Why won't my dove's-foot cranesbill flower?

Dove's-Foot Cranesbill blooms on the season's growth given enough sun, warmth and the right feed — there is no cold or photoperiod trick, just good growing conditions and a bloom-leaning feed. The most common reason it is not happening: Too little sun — most of these need full sun (or very bright light) to flower well; shade gives leaves, not blooms.

How do I make dove's-foot cranesbill bloom?

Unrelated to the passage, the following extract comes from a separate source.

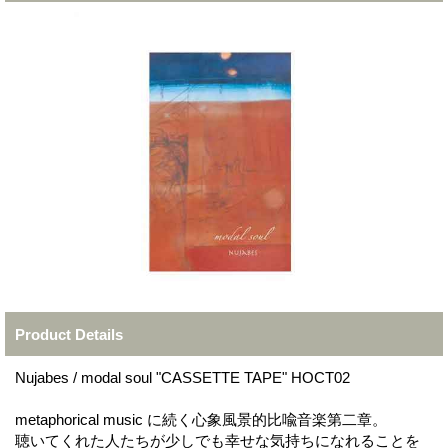
Product Details
Nujabes / modal soul "CASSETTE TAPE" HOCT02
metaphorical music に続く心象風景的比喩音楽第二章。
聴いてくれた人たちが少しでも幸せな気持ちになれることを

Give dove's-foot cranesbill the sunniest spot you have — for most bedding and fruiting plants, more direct light directly means more flowers. Move off high-nitrogen feeds and use a higher-potassium "bloom" or tomato-type feed as it comes into flower.

When does dove's-foot cranesbill normally bloom?

Dove's-Foot Cranesbill flowers across its growing season (mostly summer) and, kept fed and deadheaded, can bloom for many weeks or right up to frost.

What should I do with dove's-foot cranesbill after it flowers?

Deadhead, keep feeding lightly, and many will rebloom; collect seed from the best plants at the end of the season if you want to grow them again.

What is the single biggest mistake stopping dove's-foot cranesbill flowering?

Feeding dove's-foot cranesbill a high-nitrogen general feed and growing it in too little sun — you get a big leafy plant and almost no flowers.